**Work item**.
The lines to repeat run from the one containing "1103: 1968 -> 2751" through the last line of the records below; repeat them exactly and give nothing more.

START Recorded data

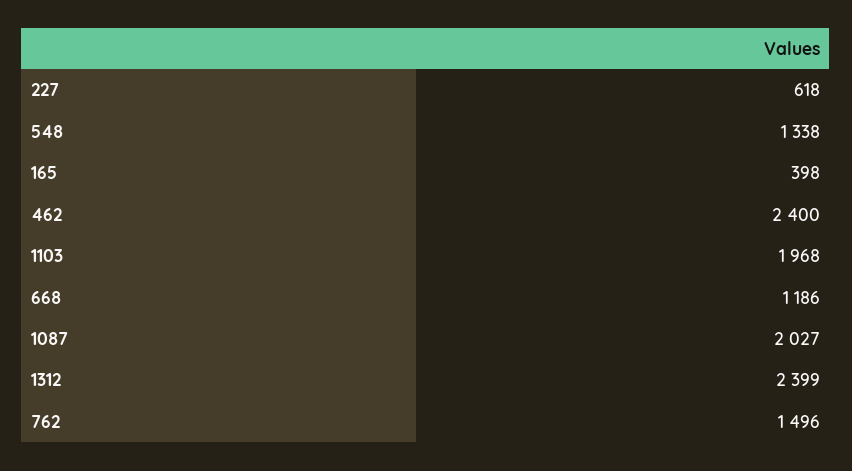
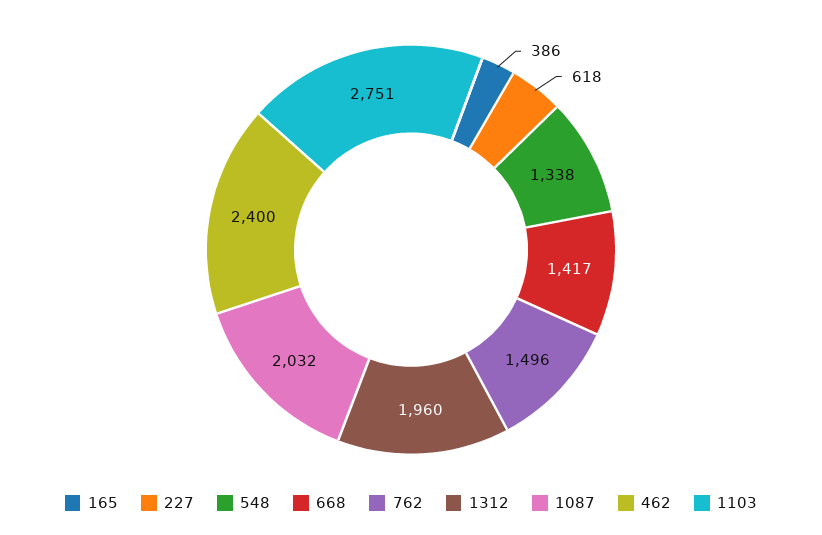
165: 398 -> 386
1103: 1968 -> 2751
668: 1186 -> 1417
1087: 2027 -> 2032
1312: 2399 -> 1960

END Recorded data

**Response**.
1103: 1968 -> 2751
668: 1186 -> 1417
1087: 2027 -> 2032
1312: 2399 -> 1960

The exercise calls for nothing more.